PASSAGE PROVIDED –
▼

Teacher Education

I’ve made a point here over the years to highlight the education I’ve been receiving while working with our Nicaraguan partners.  It turns out that I may have far less to teach my Nicaraguan acquaintances than I might have once thought, and that they have immensely more to teach me than I ever dreamed.  In a development activity wherein we have supposedly been the givers and the Nicaraguan people the receivers, the roles can easily be said to be interchangeable.  Indeed, I have gained immense insights about people, the universality of our needs, the depth of human desire and the comparative shallowness of my own journey.

Nonetheless. WPF has been instrumental in helping our partners to acquire new ideas and perspectives about their own circumstances and has thus impacted many  of them in very positive ways.  Concurrently, the Nicaraguan colleagues with whom we have worked closely have proven themselves to be not just good teachers of the rural poor, but great mentors and life-coaches for people who too frequently have had little or no access to such resources.  In short, there has been no shortage of teaching and learning taking place within our work; in fact, it is the essence of transformation.

▲

SOURCE DATA –

▼

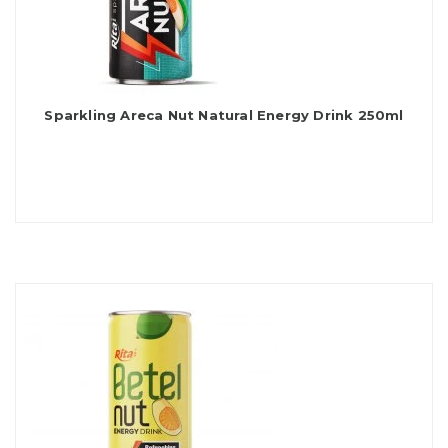
Sparkling Areca Nut Natural Energy Drink 250ml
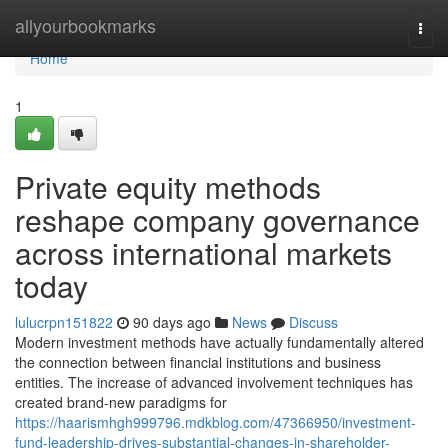
Home
allyourbookmarks
Togg
navi
Home
1
Private equity methods
reshape company governance
across international markets
today
lulucrpn151822
90 days ago
News
Discuss
Modern investment methods have actually fundamentally altered
the connection between financial institutions and business
entities. The increase of advanced involvement techniques has
created brand-new paradigms for
https://haarismhgh999796.mdkblog.com/47366950/investment-
fund-leadership-drives-substantial-changes-in-shareholder-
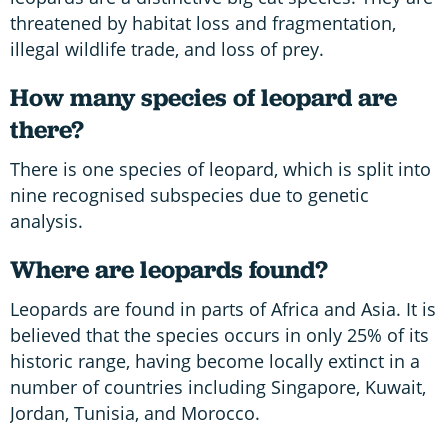
threatened by habitat loss and fragmentation,
illegal wildlife trade, and loss of prey.
How many species of leopard are
there?
There is one species of leopard, which is split into
nine recognised subspecies due to genetic
analysis.
Where are leopards found?
Leopards are found in parts of Africa and Asia. It is
believed that the species occurs in only 25% of its
historic range, having become locally extinct in a
number of countries including Singapore, Kuwait,
Jordan, Tunisia, and Morocco.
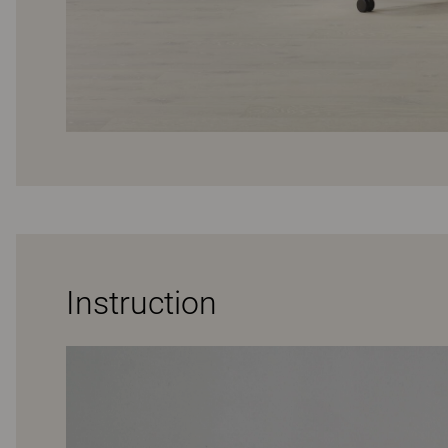
Instruction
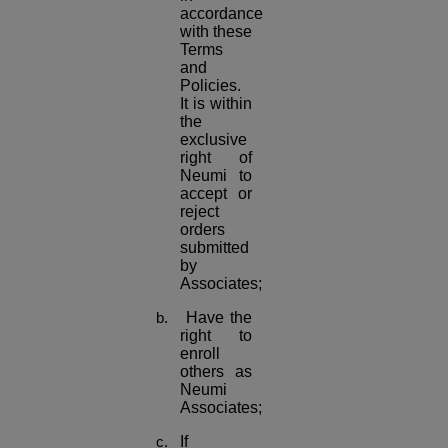
accordance
with these
Terms
and
Policies.
It is within
the
exclusive
right of
Neumi to
accept or
reject
orders
submitted
by
Associates;
Have the
right to
enroll
others as
Neumi
Associates;
If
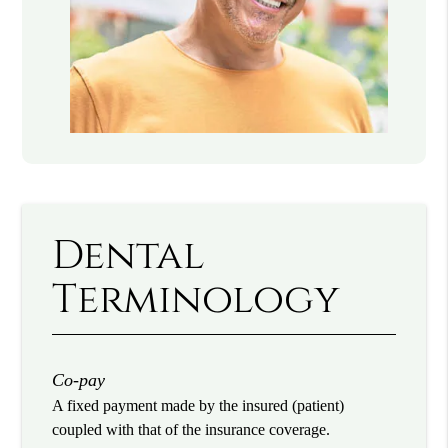
Dental
Terminology
Co-pay
A fixed payment made by the insured (patient)
coupled with that of the insurance coverage.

▲

WORK REQUEST 1 –
Answer these from the Teacher Education passage:
(a) What country are the writer's partners from?
(b) What organization has helped those partners gain new ideas and views about their own circumstances?
(c) Besides great mentors and life-coaches, what have the colleagues proven to be good teachers of?
WORK REQUEST 2 – In the listing, starting at the line containing "threatened by habitat" and running through the end of the listing, swap "Associates" for "Members" and change nothing else. Give only those lines, and leave the pictures out.

TASK SOLUTION 1 –
(a) Nicaragua.
(b) WPF.
(c) The rural poor.

TASK SOLUTION 2 –
threatened by habitat loss and fragmentation,
illegal wildlife trade, and loss of prey.
How many species of leopard are
there?
There is one species of leopard, which is split into
nine recognised subspecies due to genetic
analysis.
Where are leopards found?
Leopards are found in parts of Africa and Asia. It is
believed that the species occurs in only 25% of its
historic range, having become locally extinct in a
number of countries including Singapore, Kuwait,
Jordan, Tunisia, and Morocco.
Instruction
accordance
with these
Terms
and
Policies.
It is within
the
exclusive
right of
Neumi to
accept or
reject
orders
submitted
by
Members;
Have the
right to
enroll
others as
Neumi
Members;
If
Dental
Terminology
Co-pay
A fixed payment made by the insured (patient)
coupled with that of the insurance coverage.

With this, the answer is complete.